Come terzo suggerisco di prepararsi in maniera certosina e non lasciare nulla di intentato facendo tutto quello che è necessario sia a livello di preparazione atletica, mentale che nutrizionale. Bisogna esasperare l’addestramento il più possibile senza dimenticarsi, nel mentre dello svolgimento dell’attività, di lasciarsi andare e divertirsi in modo che non sia lui a gestire la sua performance ma sia il suo inconscio a farlo.
Al netto della pausa forzata che il circus sta vivendo come vede la stagione attuale della F1 ed in particolare la Ferrari?
Alla conclusione dei test invernali la Ferrari aveva dichiarato di essere più lenta ma, al contempo, di aver visto una macchina con più carico rispetto al 2019. Proprio l’avere più carico favorisce le situazioni con temperature più calde nel gestire le gomme il che a Febbraio, anche se i test si sono svolti a Barcellona, non si può avere. Nelle prove si è quindi vista una Ferrari più lenta il che è prevedibile se il team ha perseguito il carico aerodinamico a discapito dell’efficienza; la situazione dovrebbe cambiare in favore del Cavallino Rampante con il proseguo del calendario dovendo affrontare piste con temperature più elevate dove entrerà quindi in gioco maggiormente il carico il che mi fa essere speranzoso.

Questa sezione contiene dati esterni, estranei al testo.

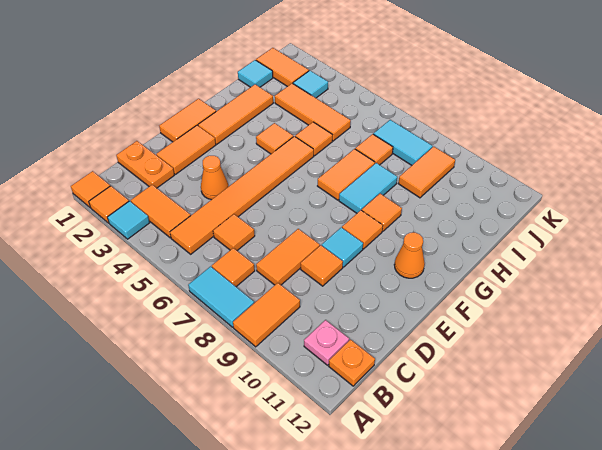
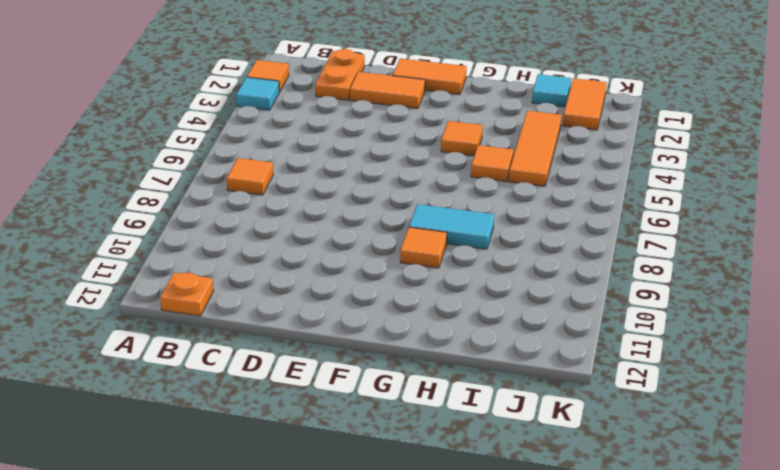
none -> orange 1x1 tile [71,171,110,208]
none -> cyan 1x2 tile [188,267,254,327]
none -> orange 1x2 tile [233,283,300,347]
none -> orange 1x2 tile [131,185,191,238]

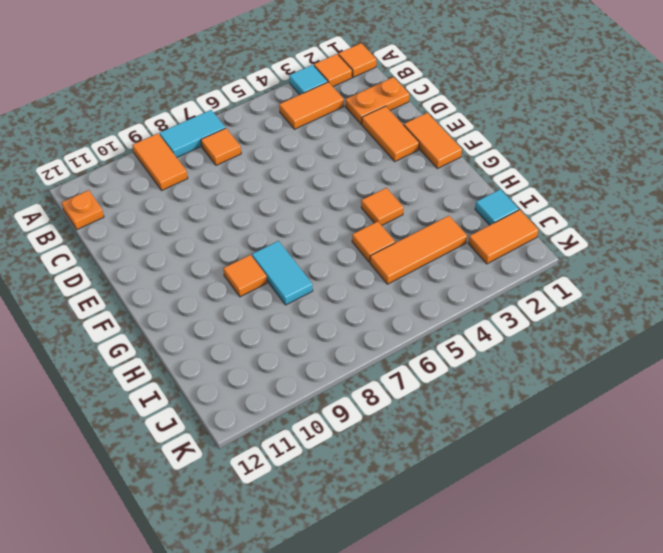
none -> orange 1x6 tile [170,136,314,254]
none -> pink 1x1 plate [304,320,349,365]
none -> orange 1x1 tile [213,214,255,250]
none -> orange 1x2 tile [256,229,320,285]

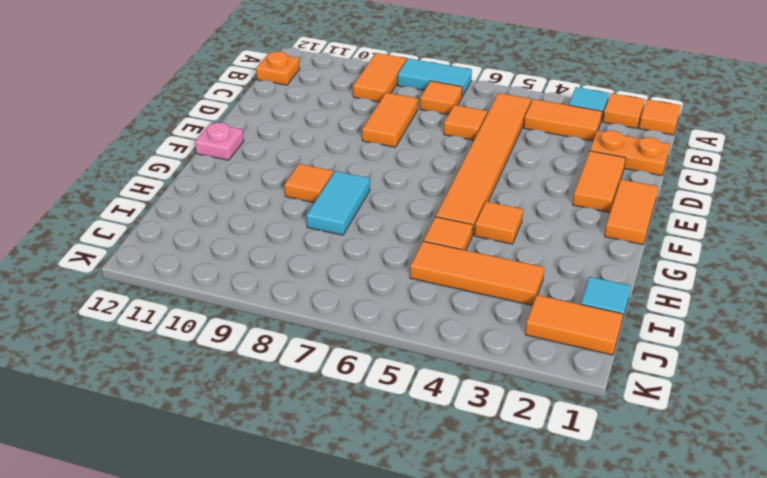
pink 1x1 plate [195,123,244,160] -> pink 1x1 plate moved to [304,320,349,365]
none -> orange 1x1 cone [201,156,228,200]
none -> orange 1x1 tile [301,245,343,286]
none -> cyan 1x1 tile [322,228,363,267]
none -> orange 1x3 tile [198,84,273,144]

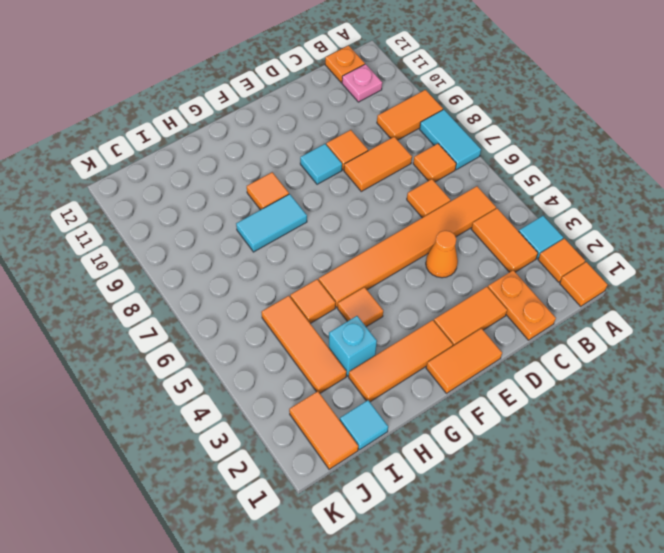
cyan 1x1 brick [329,316,377,376] -> none
none -> orange 1x1 tile [342,210,383,249]
none -> orange 1x1 cone [394,232,425,278]
none -> orange 1x2 tile [318,149,375,200]
none -> orange 1x1 tile [355,134,393,165]

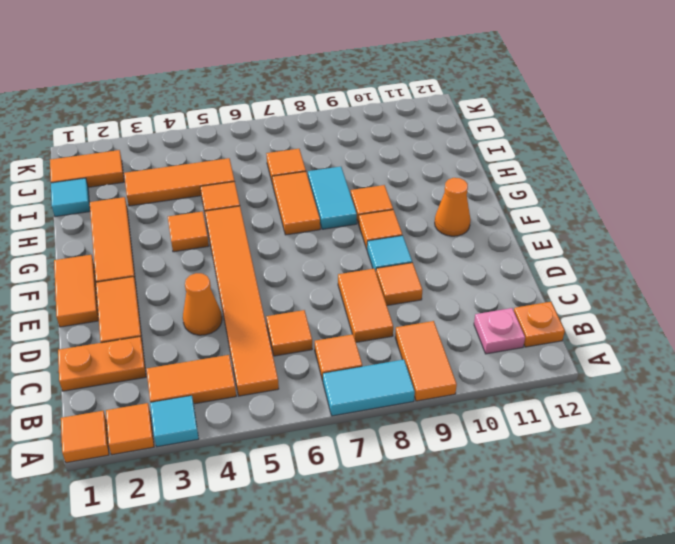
none -> orange 1x2 tile [398,147,455,198]
none -> cyan 1x1 tile [293,71,328,98]
none -> cyan 1x2 tile [373,120,433,165]

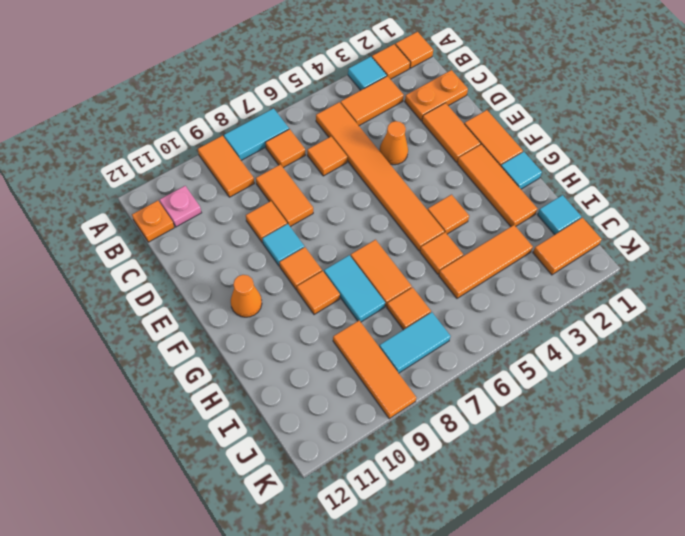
cyan 1x1 tile [501,152,542,189] -> cyan 1x1 tile moved to [293,71,328,98]
orange 1x3 tile [333,320,416,419] -> orange 1x2 tile [398,147,455,198]

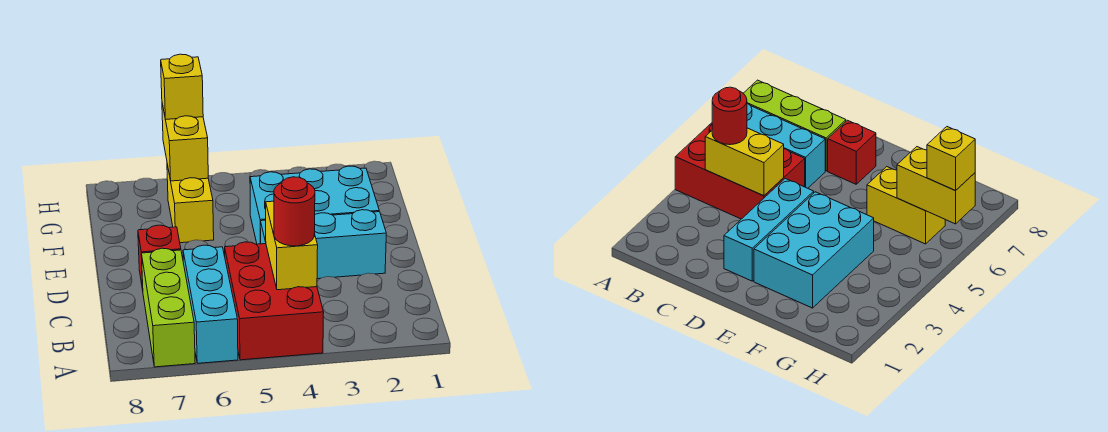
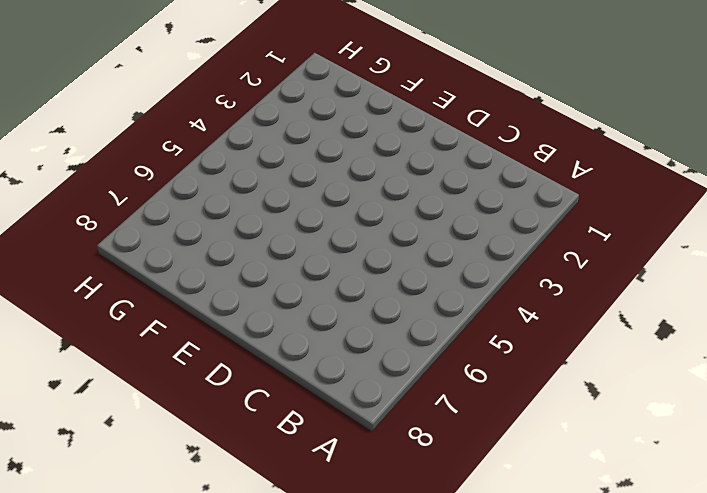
none -> red 2x3 brick [225,242,324,360]
none -> cyan 1x3 brick [183,245,238,363]

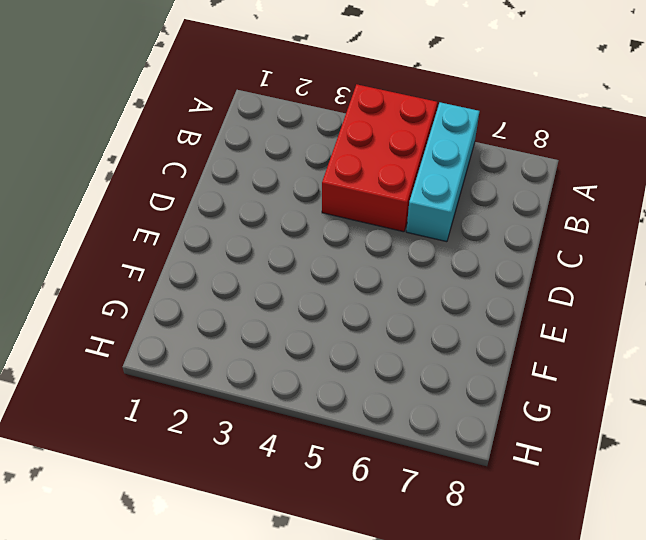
none -> lime 1x3 brick [141,248,195,367]
none -> cyan 1x3 brick [260,210,386,279]

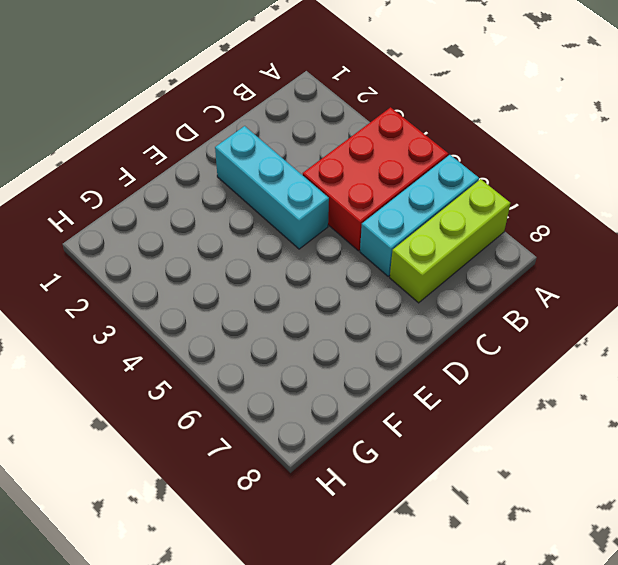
none -> red 1x1 brick [138,225,181,290]
none -> cyan 2x3 brick [250,166,379,244]

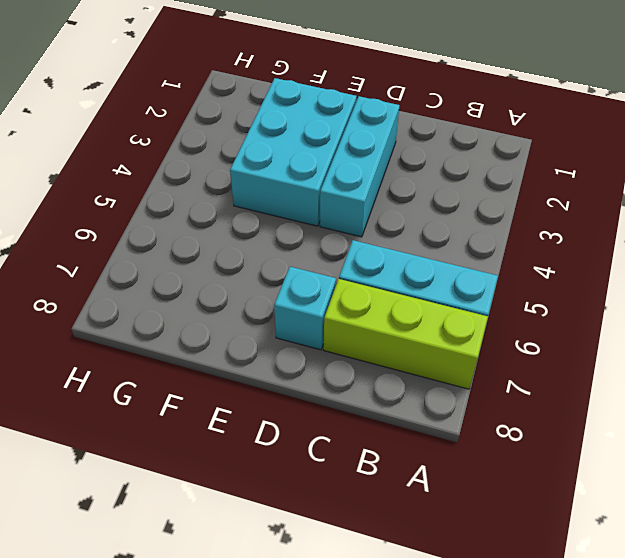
cyan 1x1 brick [274,267,336,350] -> red 1x1 brick [138,225,181,290]
none -> red 2x3 brick [225,242,324,360]
none -> yellow 1x2 brick [167,165,214,243]

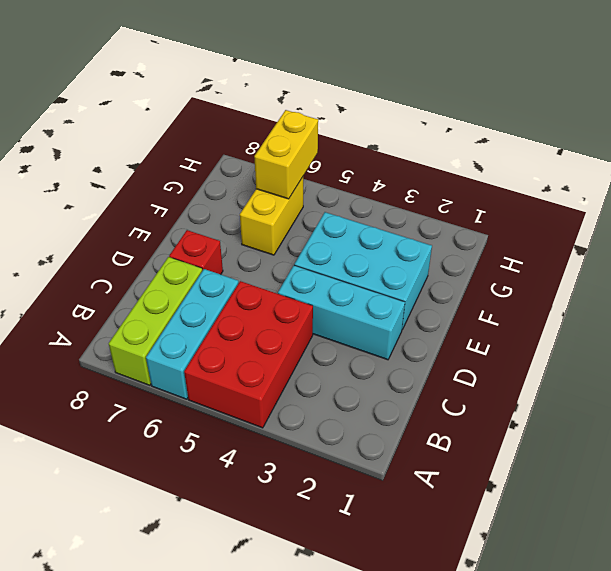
none -> yellow 1x2 brick [266,201,318,290]
none -> red 1x1 round brick [274,177,315,246]

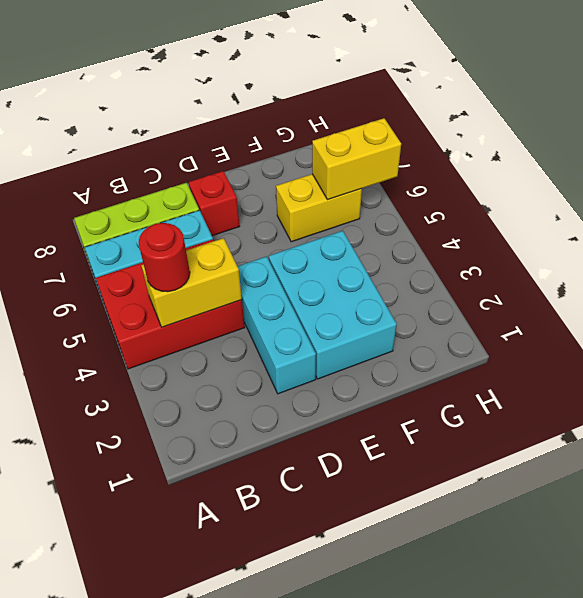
none -> yellow 1x1 brick [161,54,203,119]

A Barcellona abbiamo visto quindi Mercedes e Red Bull in buona condizione anche se, nelle simulazioni gara, la Ferrari non mi è parsa messa male pur in condizioni di freddo. Adesso l’attenzione è su quando e come si scenderà in pista e a tal riguardo le ipotesi sono molte tra cui quella di far svolgere le rimanenti gare senza l’assegnazione di punti validi per il Campionato del Mondo ma con lo scopo, per lo più, di far entrare nelle casse delle scuderie quei denari necessari ancor più per i team minori.